No dia 16 de junho, o arquiteto Ruy Ohtake participou como convidado especial de um fórum sobre criatividade e tecnologia durante a Art Basel, feira de arte moderna e contemporânea realizada na Basileia, na Suíça, que recebeu 86 mil visitantes neste ano. Descartando o debate meramente teórico da tecnologia da arquitetura, o brasileiro, durante sua intervenção, deu exemplos de como alcançar resultados sociais e estéticos, apresentando algumas de suas obras.

Uma delas foi o pavilhão projetado em 2004 na comunidade de Ubatumirim, em Ubatuba, litoral de São Paulo, a pedido da atriz Ruth Escobar, que planejava atividades culturais para complementar a formação das crianças em idade escolar, com dança, teatro, desenho etc.  “Não havia eletricidade, portanto, não havia televisão. A garotada lá tinha zero de informação”, conta ele.

O plano então foi desenvolver um espaço multifuncional que fosse contemporâneo e fizesse sentido para os jovens que o utilizariam. O resultado foi o projeto, cujo desenho lembra um peixe. O pavilhão, de 825 metros, tem cobertura de tijolo em abóbada, com paredes de bambu trançado. “É uma técnica que os pescadores, os pais dos garotos, dominam. O foco é: o desenho, em vez de algo abstrato, tem que estar no repertório do garoto, e permitir usar a mão de obra local”, explica Ohtake. A janela, que representa o olho do peixe, é um ponto de fibra ótica.

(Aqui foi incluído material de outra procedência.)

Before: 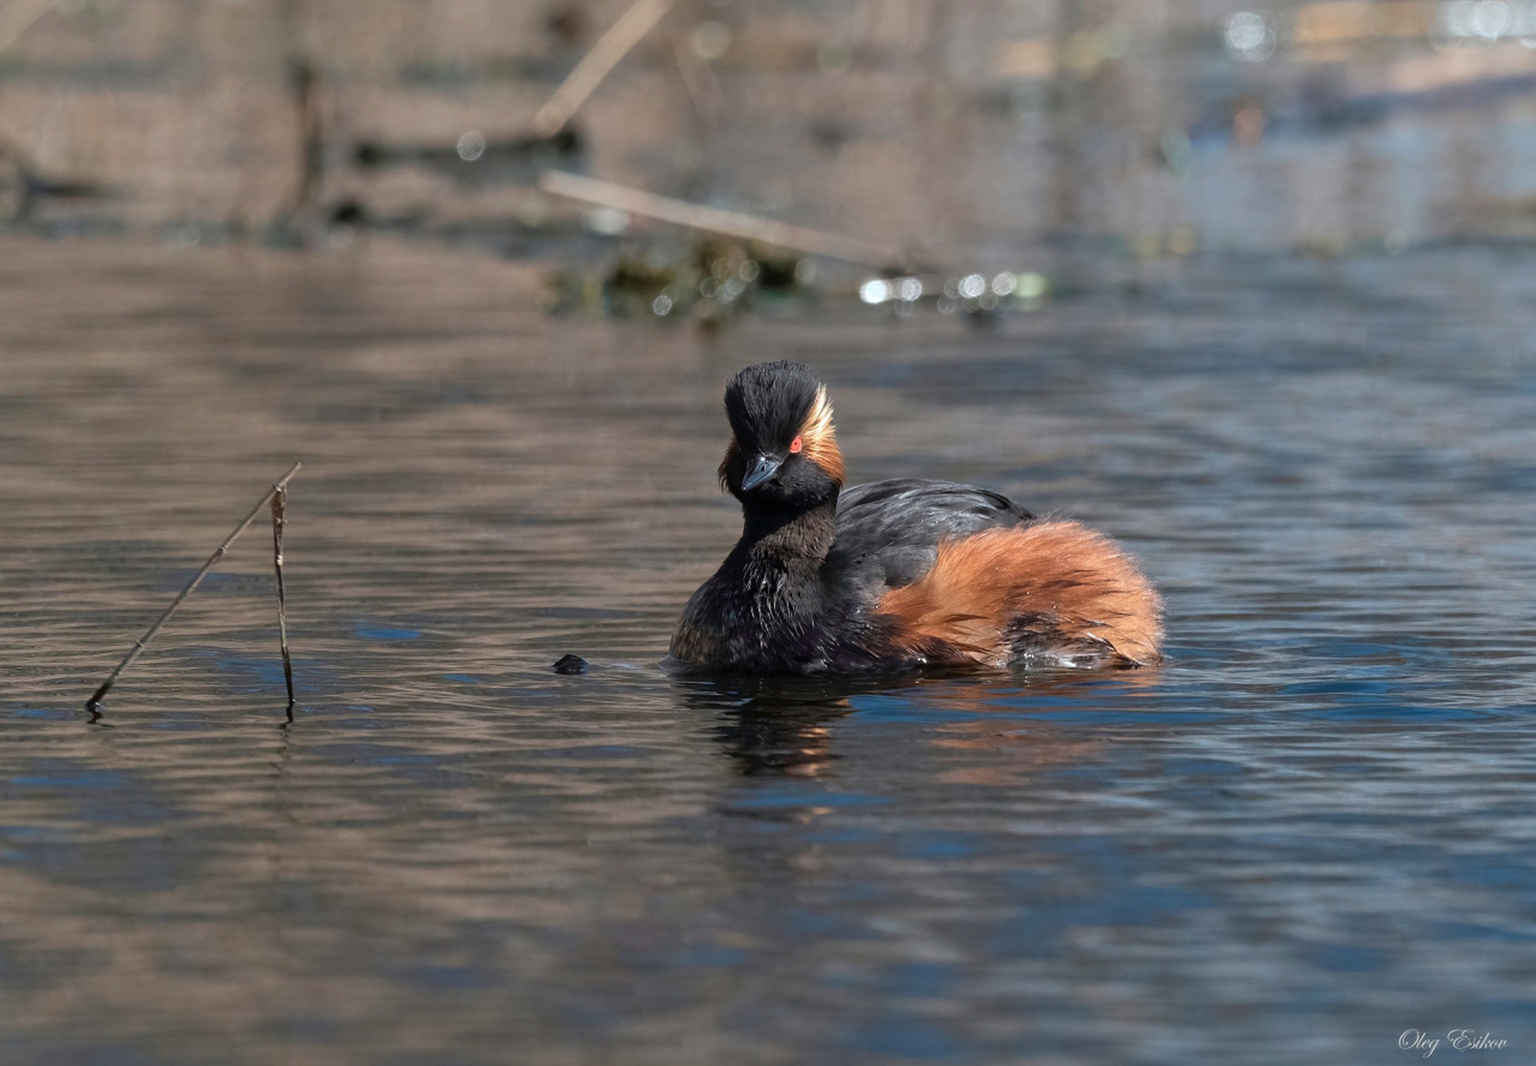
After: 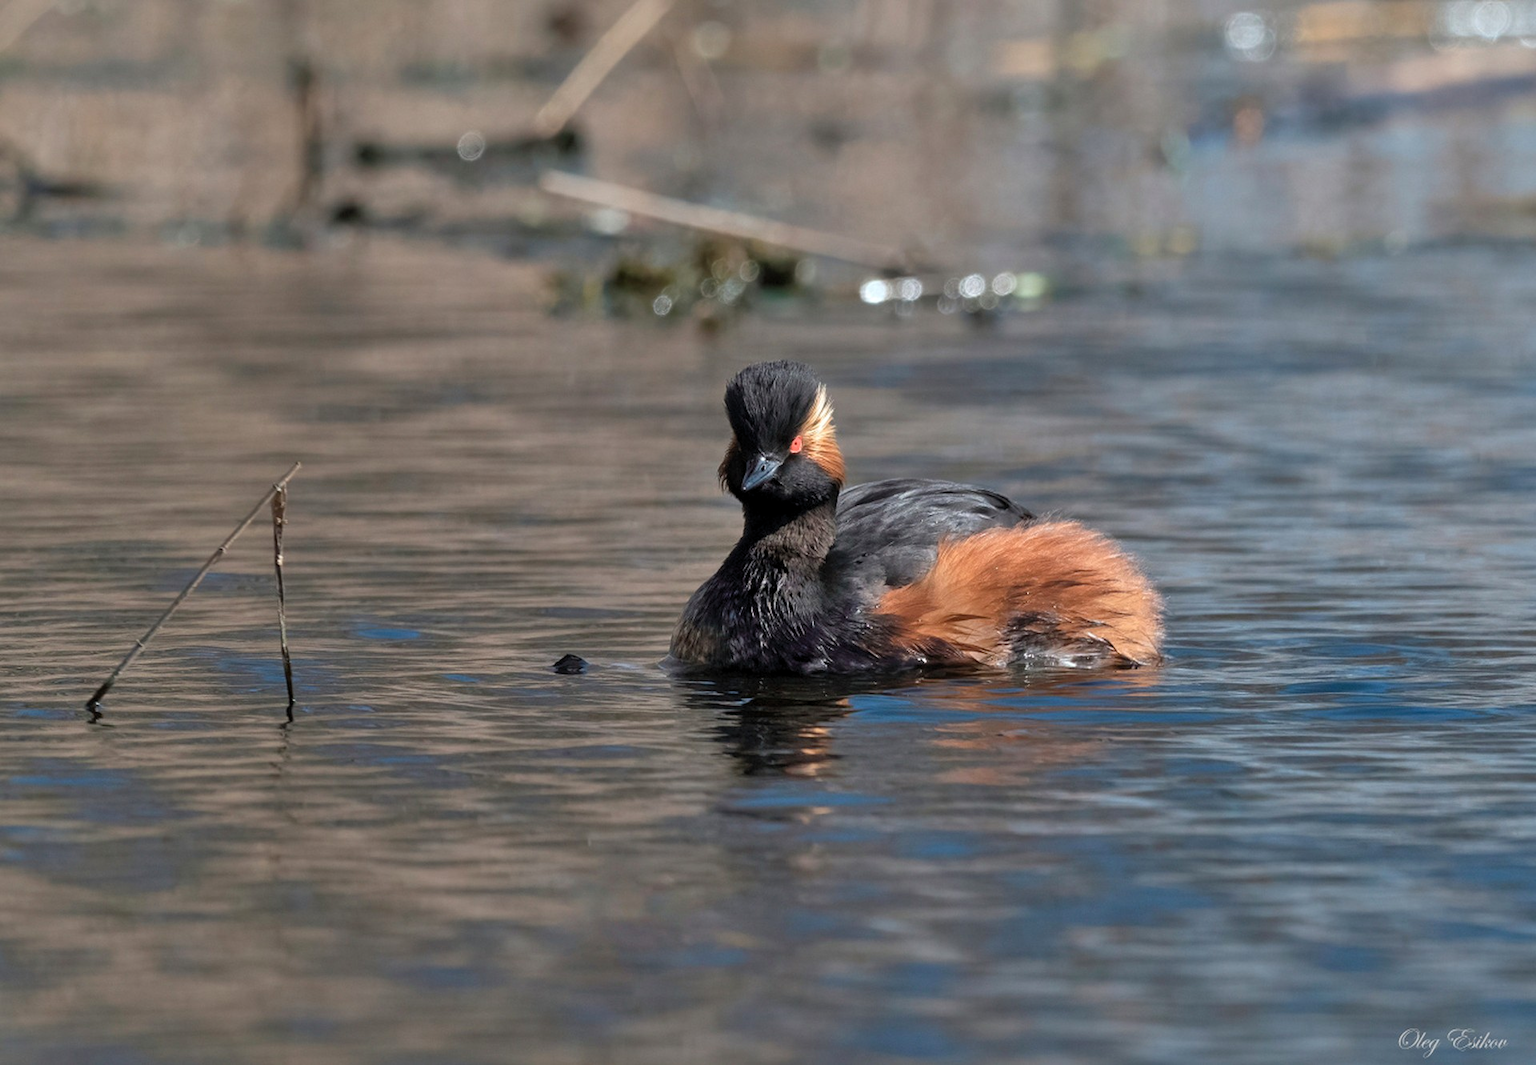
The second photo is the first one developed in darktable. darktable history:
levels: levels [0.018, 0.493, 1]
shadows and highlights: soften with gaussian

Outro dos exemplos apresentados ao público da Basileia foi o Hotel Unique, considerado pela revista Condè Nast Traveler, em artigo do crítico internacional de arquitetura, Paul Goldberger, como uma das sete maravilhas do mundo moderno. O prédio de sete andares tem a fachada de placas de cobre, pré-oxidadas em três tons de verde. Um primeiro desafio da obra era ter curvas perfeitas nos dois vazios que descem da altura de 25 metros. Outro era manter a elegância do desenho fazendo com que o encontro das placas de cobre, com a madeira de ipê de reflorestamento e o concreto, também utilizados na obra, se desse num pequeno ponto. Assim, a fachada lateral do prédio, que pelo cálculo estrutural inicial precisaria ter 60cm de espessura, foi reduzida nas extremidades para 3cm, graças aos esforços do engenheiro Mário Franco.  “Então, quando você olha, encontram-se num ponto, que significa um olhar para o infinito”, afirma.

A terceira obra apresentada da Art Basel foi o Aquário do Pantanal, que tem previsão de estar pronto no final deste ano. Com quase 100 metros, tem dois terços de cobertura de zinco, com vidro ao centro e estruturas metálicas vermelhas. “Não adianta só ter a tecnologia, é preciso saber usar com criatividade”, conclui.